Trauer um früheren Oberkreisdirektor: Rudolf H. Müller verstirbt im Alter von 92 Jahren

Am 14. Oktober 2017 ist der frühere Oberkreisdirektor des Kreises Viersen, Rudolf H. Müller im Alter von 92 Jahren verstorben.

Kreis Viersen – „Der Kreis trauert um eine starke Persönlichkeit“, reagierte Landrat Dr. Andreas Coenen auf die Nachricht vom Tod Müllers. „Er hat die Kreisverwaltung mit Pflichtbewusstsein, Schaffenskraft und Energie geführt. Den Kreis Viersen und den Niederrhein hat er nachhaltig gestaltet. Ich habe ihn sehr geschätzt. Auch nach seiner Pensionierung lag ihm der Kreis sehr am Herzen.“ Weggefährten loben sein vielseitiges Interesse über alle Ressortgrenzen hinaus. „Auf sehr vielen Gebieten verfügte er über profunde Kenntnisse. Müller war belesen, klug und stand Neuem stets aufgeschlossen gegenüber“, erinnert sich der frühere Schul- und Kulturdezernent, Prof. Dr. Leo Peters. „Was er von anderen erwartete, erwartete er zunächst von sich selbst. Gleichzeitig habe ich ihn als humorvollen und religiösen Menschen erlebt.“ Müller war 1960 als damals jüngster Oberkreisdirektor in NRW Verwaltungschef des Kreises Kempen-Krefeld geworden. Er hatte sich in seiner Amtszeit von 24 Jahren große Verdienste um den Kreis Viersen erworben.

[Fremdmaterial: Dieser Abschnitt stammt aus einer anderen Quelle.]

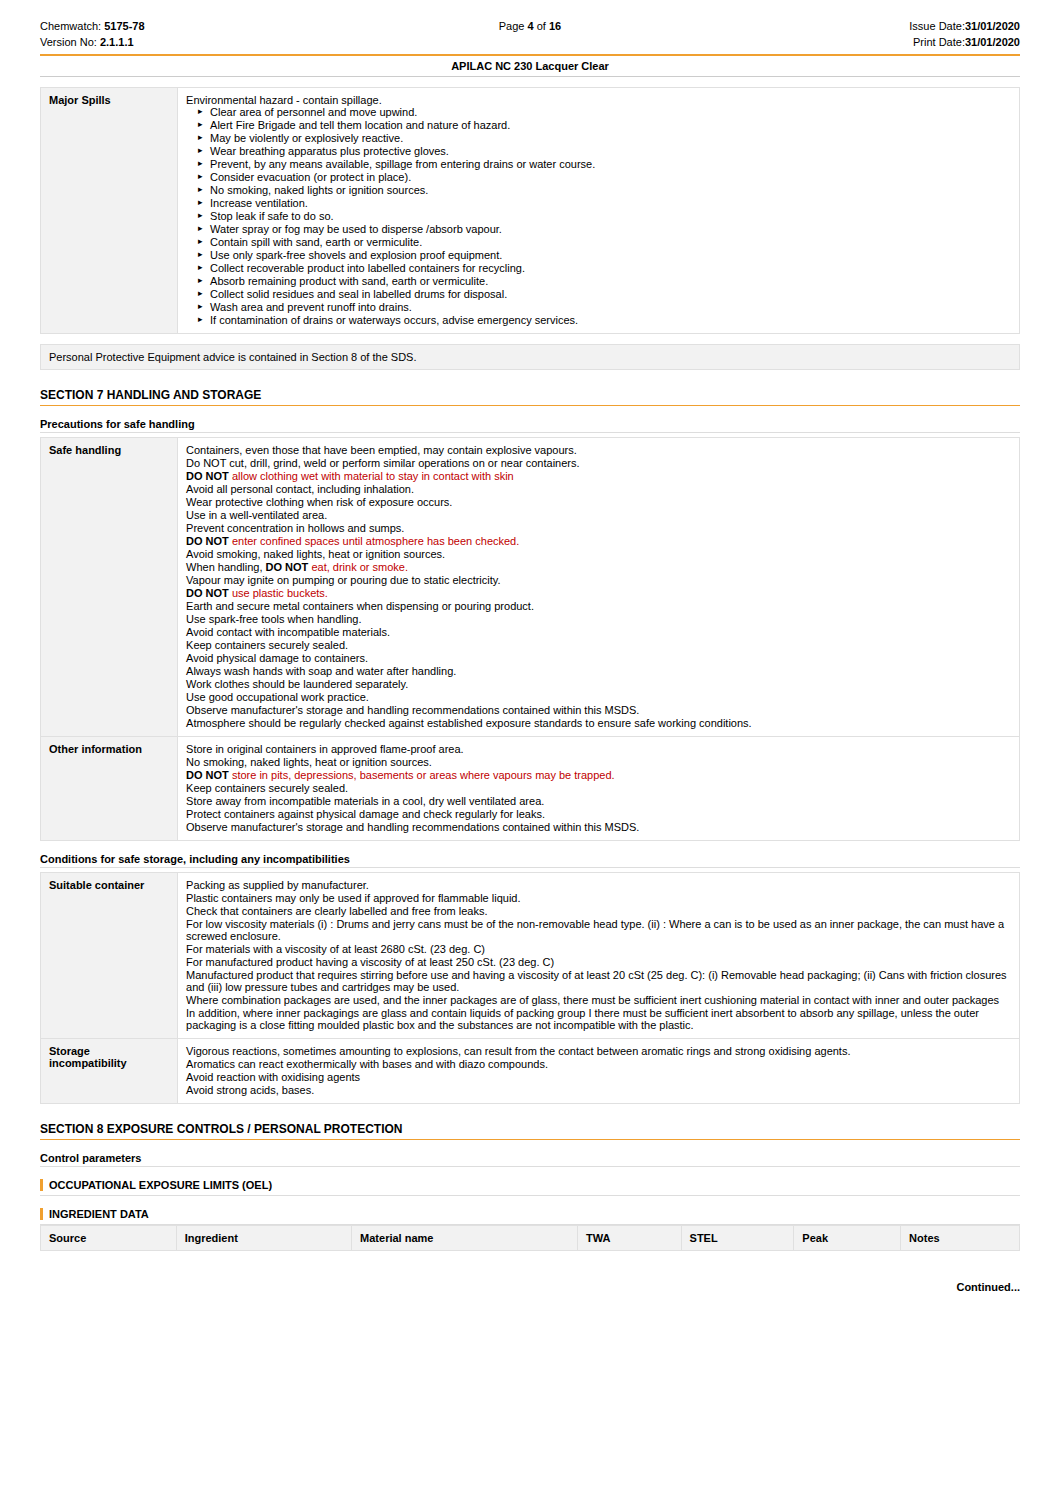Chemwatch: 5175-78
Version No: 2.1.1.1
Page 4 of 16
Issue Date:31/01/2020
Print Date:31/01/2020
APILAC NC 230 Lacquer Clear
| Major Spills | Environmental hazard - contain spillage. Clear area of personnel and move upwind. Alert Fire Brigade and tell them location and nature of hazard. May be violently or explosively reactive. Wear breathing apparatus plus protective gloves. Prevent, by any means available, spillage from entering drains or water course. Consider evacuation (or protect in place). No smoking, naked lights or ignition sources. Increase ventilation. Stop leak if safe to do so. Water spray or fog may be used to disperse /absorb vapour. Contain spill with sand, earth or vermiculite. Use only spark-free shovels and explosion proof equipment. Collect recoverable product into labelled containers for recycling. Absorb remaining product with sand, earth or vermiculite. Collect solid residues and seal in labelled drums for disposal. Wash area and prevent runoff into drains. If contamination of drains or waterways occurs, advise emergency services. |
Personal Protective Equipment advice is contained in Section 8 of the SDS.
SECTION 7 HANDLING AND STORAGE
Precautions for safe handling
| Safe handling | Containers, even those that have been emptied, may contain explosive vapours. Do NOT cut, drill, grind, weld or perform similar operations on or near containers. DO NOT allow clothing wet with material to stay in contact with skin Avoid all personal contact, including inhalation. Wear protective clothing when risk of exposure occurs. Use in a well-ventilated area. Prevent concentration in hollows and sumps. DO NOT enter confined spaces until atmosphere has been checked. Avoid smoking, naked lights, heat or ignition sources. When handling, DO NOT eat, drink or smoke. Vapour may ignite on pumping or pouring due to static electricity. DO NOT use plastic buckets. Earth and secure metal containers when dispensing or pouring product. Use spark-free tools when handling. Avoid contact with incompatible materials. Keep containers securely sealed. Avoid physical damage to containers. Always wash hands with soap and water after handling. Work clothes should be laundered separately. Use good occupational work practice. Observe manufacturer's storage and handling recommendations contained within this MSDS. Atmosphere should be regularly checked against established exposure standards to ensure safe working conditions. |
| Other information | Store in original containers in approved flame-proof area. No smoking, naked lights, heat or ignition sources. DO NOT store in pits, depressions, basements or areas where vapours may be trapped. Keep containers securely sealed. Store away from incompatible materials in a cool, dry well ventilated area. Protect containers against physical damage and check regularly for leaks. Observe manufacturer's storage and handling recommendations contained within this MSDS. |
Conditions for safe storage, including any incompatibilities
| Suitable container | Packing as supplied by manufacturer. Plastic containers may only be used if approved for flammable liquid. Check that containers are clearly labelled and free from leaks. For low viscosity materials (i) : Drums and jerry cans must be of the non-removable head type. (ii) : Where a can is to be used as an inner package, the can must have a screwed enclosure. For materials with a viscosity of at least 2680 cSt. (23 deg. C) For manufactured product having a viscosity of at least 250 cSt. (23 deg. C) Manufactured product that requires stirring before use and having a viscosity of at least 20 cSt (25 deg. C): (i) Removable head packaging; (ii) Cans with friction closures and (iii) low pressure tubes and cartridges may be used. Where combination packages are used, and the inner packages are of glass, there must be sufficient inert cushioning material in contact with inner and outer packages In addition, where inner packagings are glass and contain liquids of packing group I there must be sufficient inert absorbent to absorb any spillage, unless the outer packaging is a close fitting moulded plastic box and the substances are not incompatible with the plastic. |
| Storage incompatibility | Vigorous reactions, sometimes amounting to explosions, can result from the contact between aromatic rings and strong oxidising agents. Aromatics can react exothermically with bases and with diazo compounds. Avoid reaction with oxidising agents Avoid strong acids, bases. |
SECTION 8 EXPOSURE CONTROLS / PERSONAL PROTECTION
Control parameters
OCCUPATIONAL EXPOSURE LIMITS (OEL)
INGREDIENT DATA
| Source | Ingredient | Material name | TWA | STEL | Peak | Notes |
| --- | --- | --- | --- | --- | --- | --- |
Continued...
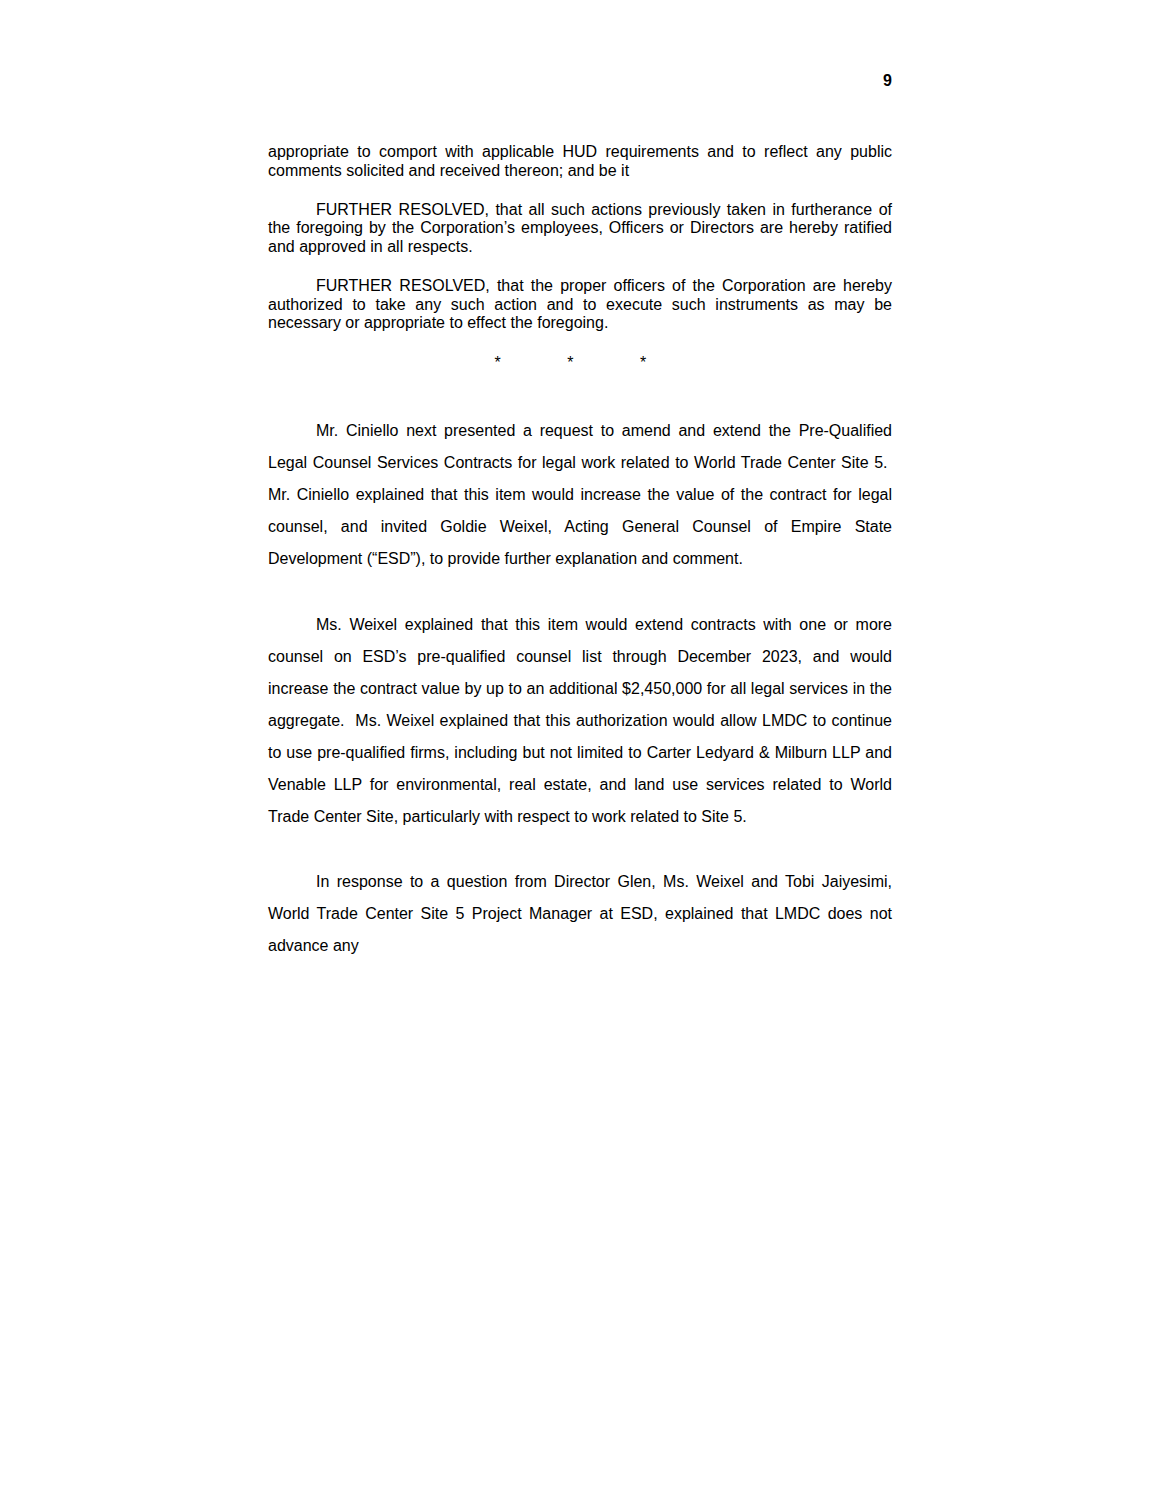9
appropriate to comport with applicable HUD requirements and to reflect any public comments solicited and received thereon; and be it
FURTHER RESOLVED, that all such actions previously taken in furtherance of the foregoing by the Corporation’s employees, Officers or Directors are hereby ratified and approved in all respects.
FURTHER RESOLVED, that the proper officers of the Corporation are hereby authorized to take any such action and to execute such instruments as may be necessary or appropriate to effect the foregoing.
* * *
Mr. Ciniello next presented a request to amend and extend the Pre-Qualified Legal Counsel Services Contracts for legal work related to World Trade Center Site 5. Mr. Ciniello explained that this item would increase the value of the contract for legal counsel, and invited Goldie Weixel, Acting General Counsel of Empire State Development (“ESD”), to provide further explanation and comment.
Ms. Weixel explained that this item would extend contracts with one or more counsel on ESD’s pre-qualified counsel list through December 2023, and would increase the contract value by up to an additional $2,450,000 for all legal services in the aggregate. Ms. Weixel explained that this authorization would allow LMDC to continue to use pre-qualified firms, including but not limited to Carter Ledyard & Milburn LLP and Venable LLP for environmental, real estate, and land use services related to World Trade Center Site, particularly with respect to work related to Site 5.
In response to a question from Director Glen, Ms. Weixel and Tobi Jaiyesimi, World Trade Center Site 5 Project Manager at ESD, explained that LMDC does not advance any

Müller baute eine Vielzahl kultureller Einrichtungen auf oder aus, die größtenteils noch heute eine hohe Bedeutung für den Kreis haben: Archiv, Niederrheinisches Freilichtmuseum, Kreismusikschule und Weiterbildungskolleg Linker Niederrhein (früher: Abendgymnasium). Darüber hinaus kümmerte er sich um den Straßenbau baute die Wirtschaftsförderungsgesellschaft auf und hatte auch über den Kreis hinaus viele wichtige neben- und ehrenamtliche Funktionen.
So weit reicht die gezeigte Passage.